----- Extracted material

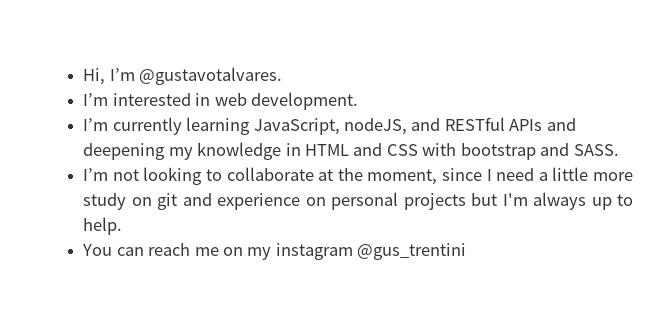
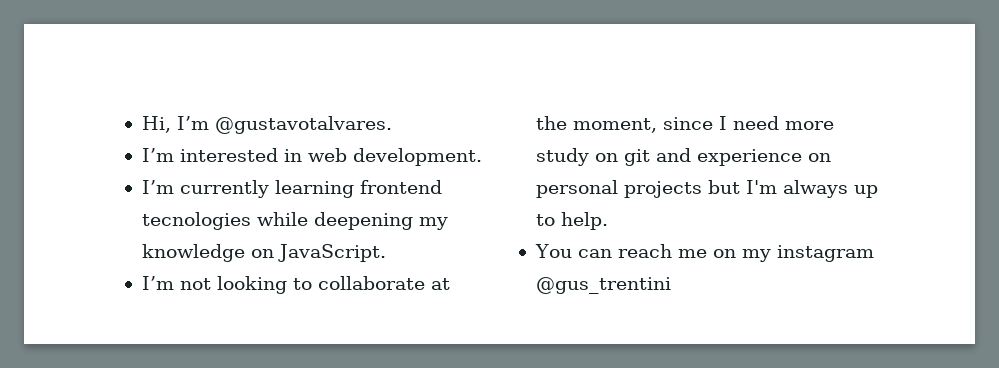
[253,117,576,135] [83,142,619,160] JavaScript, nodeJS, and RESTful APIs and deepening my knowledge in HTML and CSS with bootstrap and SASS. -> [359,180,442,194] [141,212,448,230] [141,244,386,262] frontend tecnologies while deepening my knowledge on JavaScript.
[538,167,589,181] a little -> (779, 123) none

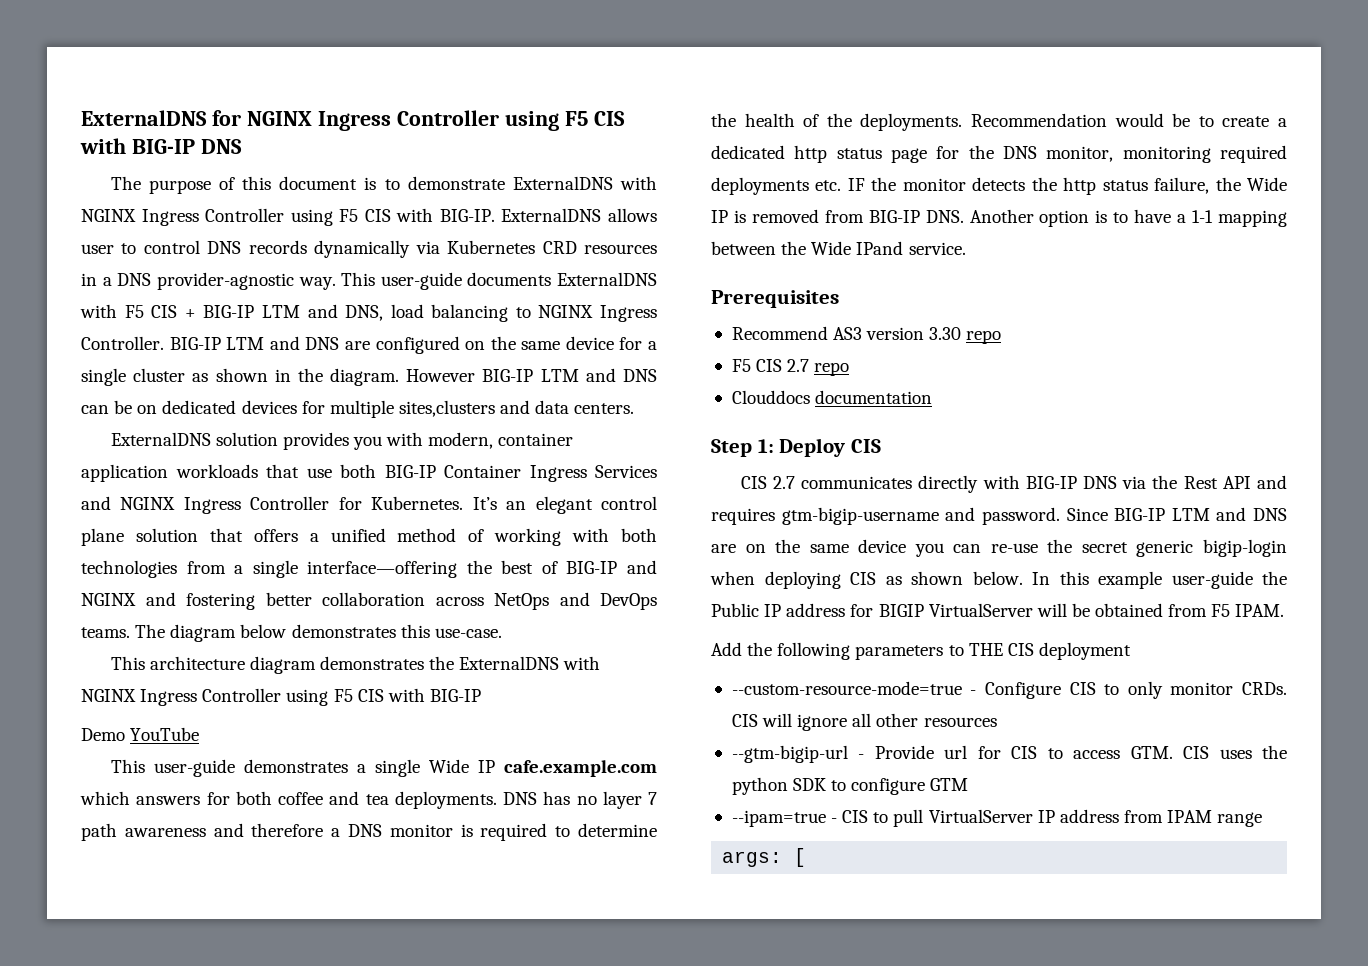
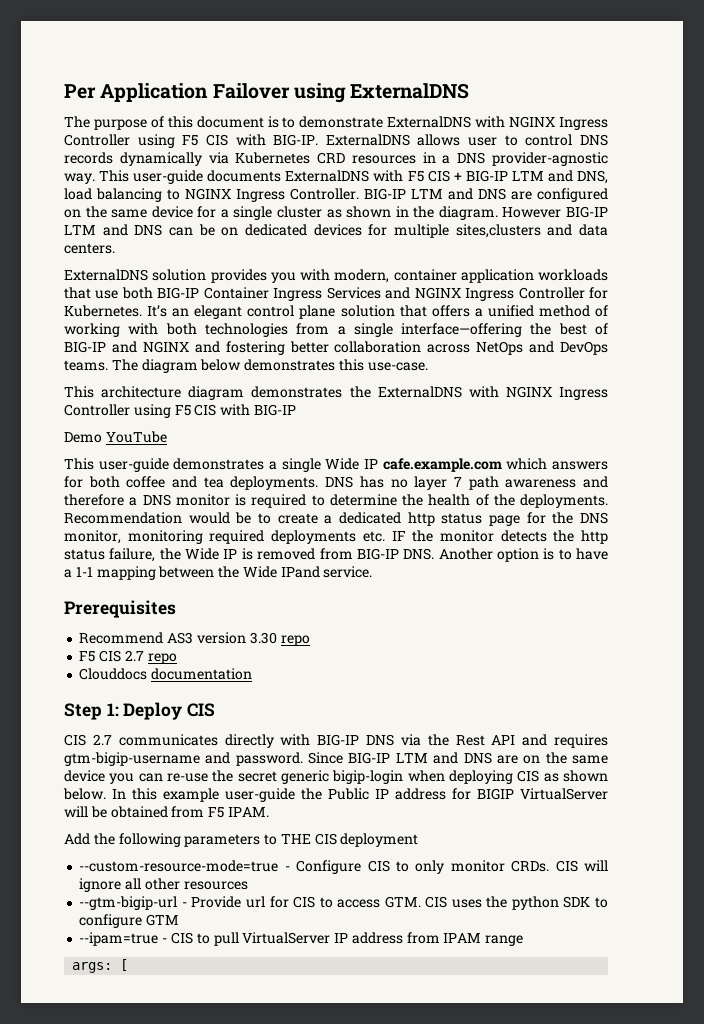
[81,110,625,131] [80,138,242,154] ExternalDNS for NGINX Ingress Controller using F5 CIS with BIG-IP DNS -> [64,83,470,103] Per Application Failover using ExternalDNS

----------
----- Extracted material

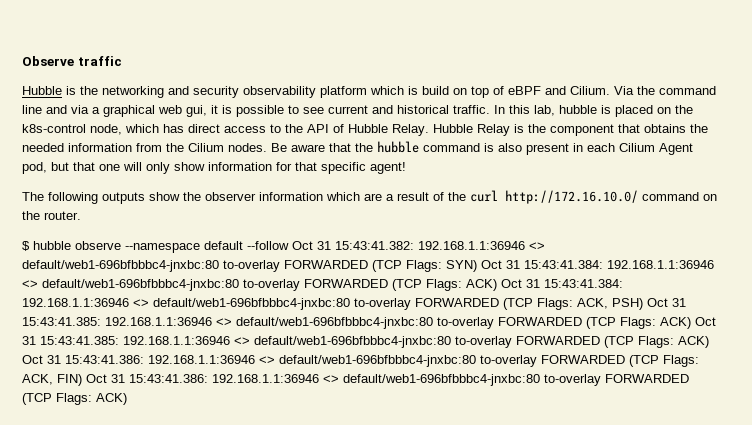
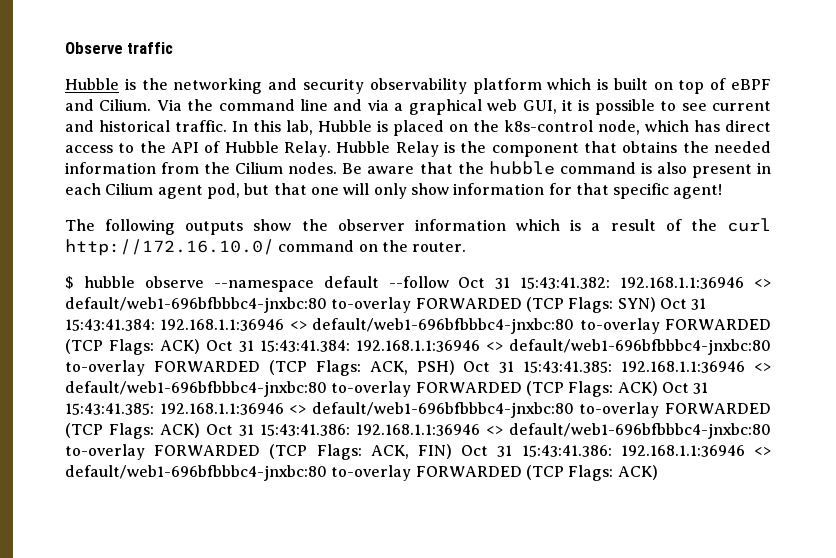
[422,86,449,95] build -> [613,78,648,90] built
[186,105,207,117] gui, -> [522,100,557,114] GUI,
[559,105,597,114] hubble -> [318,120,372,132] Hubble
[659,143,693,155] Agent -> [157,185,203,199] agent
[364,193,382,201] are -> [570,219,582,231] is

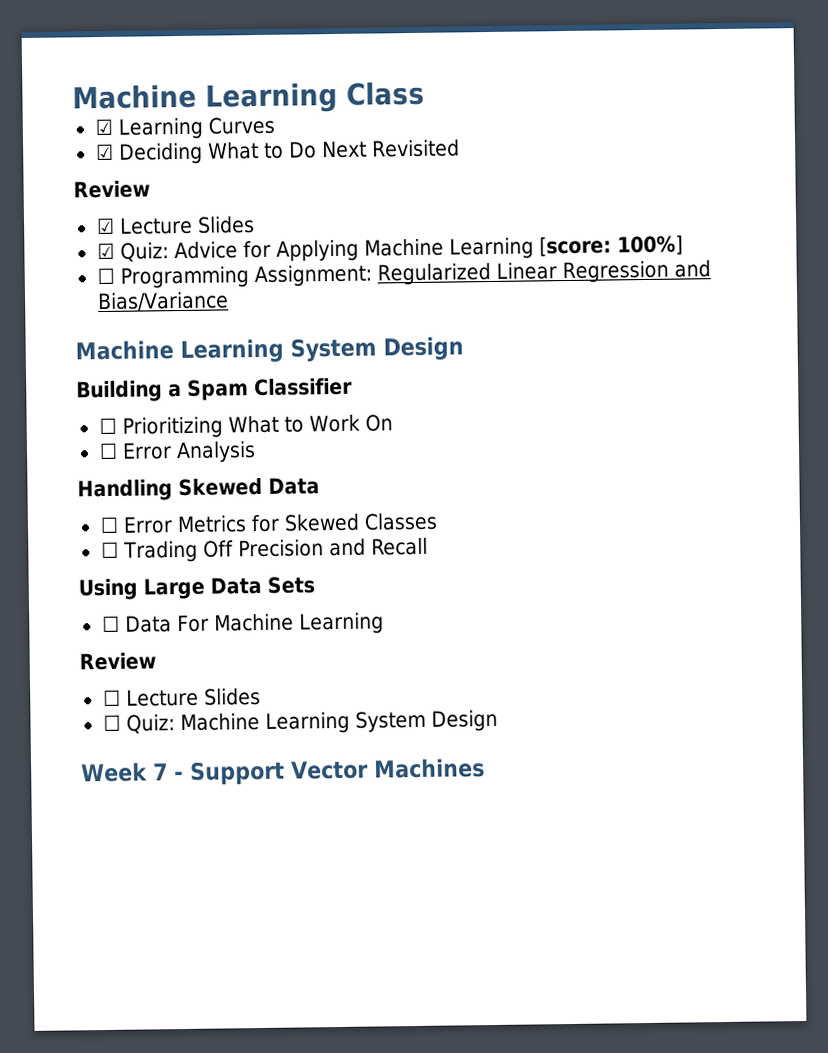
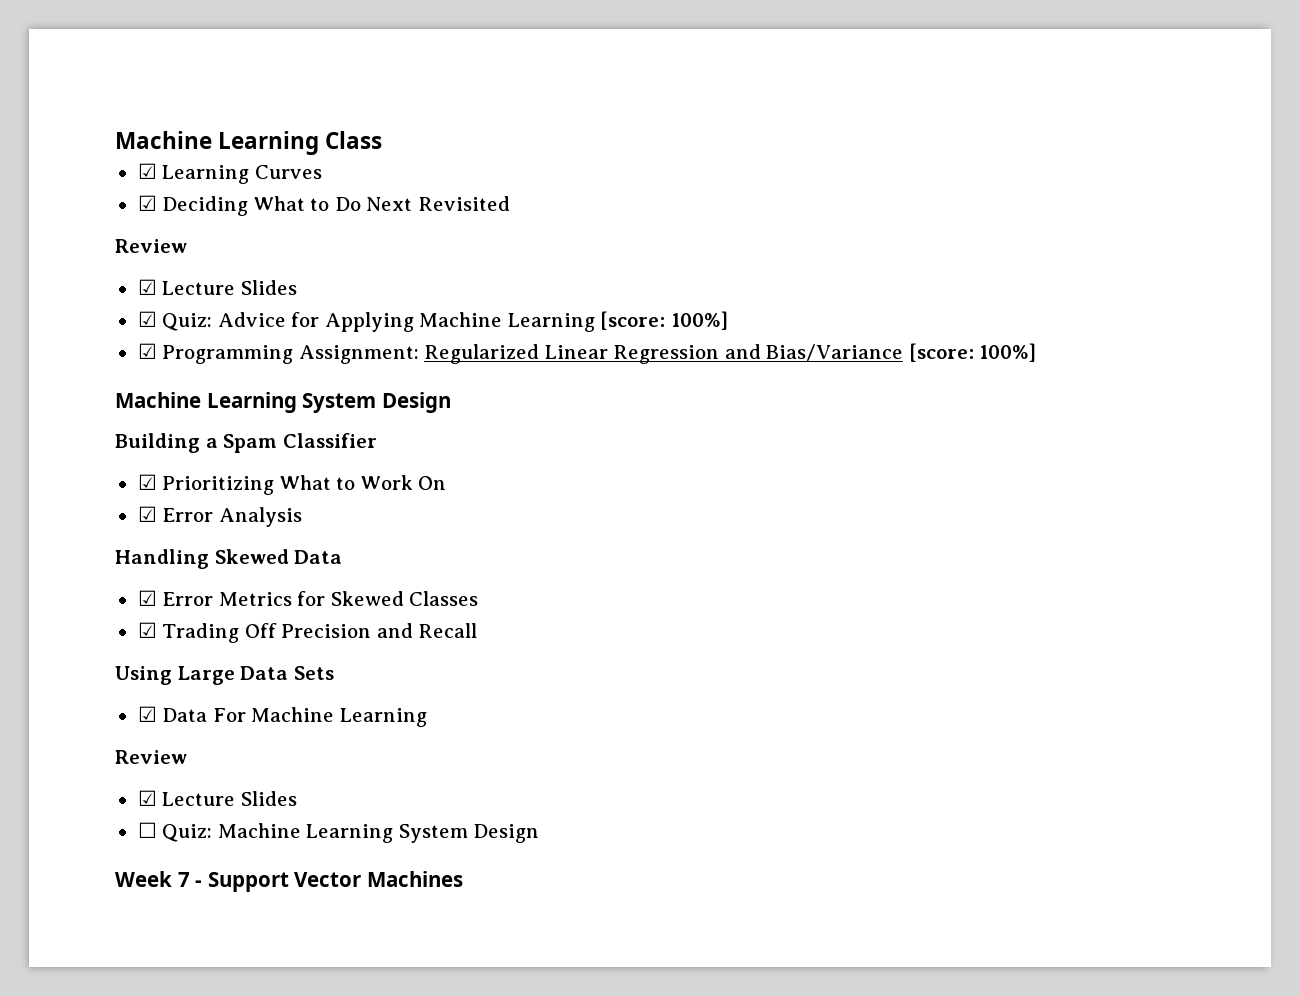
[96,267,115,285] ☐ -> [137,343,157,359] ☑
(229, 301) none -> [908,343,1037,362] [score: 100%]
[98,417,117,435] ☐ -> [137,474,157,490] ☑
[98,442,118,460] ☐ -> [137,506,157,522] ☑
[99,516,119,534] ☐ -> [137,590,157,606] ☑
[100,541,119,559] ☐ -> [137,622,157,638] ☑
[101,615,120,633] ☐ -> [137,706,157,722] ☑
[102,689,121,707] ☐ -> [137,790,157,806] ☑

----------

**Work instruction:** Within the material above, only the stretch from the line holding "[364,193,382,201] are -> [570,219,582,231] is" through the line holding "[102,689,121,707] ☐ -> [137,790,157,806] ☑" is to be restated exactly. Pictures are dropped.

**Solution for this exercise:**
[364,193,382,201] are -> [570,219,582,231] is

[96,267,115,285] ☐ -> [137,343,157,359] ☑
(229, 301) none -> [908,343,1037,362] [score: 100%]
[98,417,117,435] ☐ -> [137,474,157,490] ☑
[98,442,118,460] ☐ -> [137,506,157,522] ☑
[99,516,119,534] ☐ -> [137,590,157,606] ☑
[100,541,119,559] ☐ -> [137,622,157,638] ☑
[101,615,120,633] ☐ -> [137,706,157,722] ☑
[102,689,121,707] ☐ -> [137,790,157,806] ☑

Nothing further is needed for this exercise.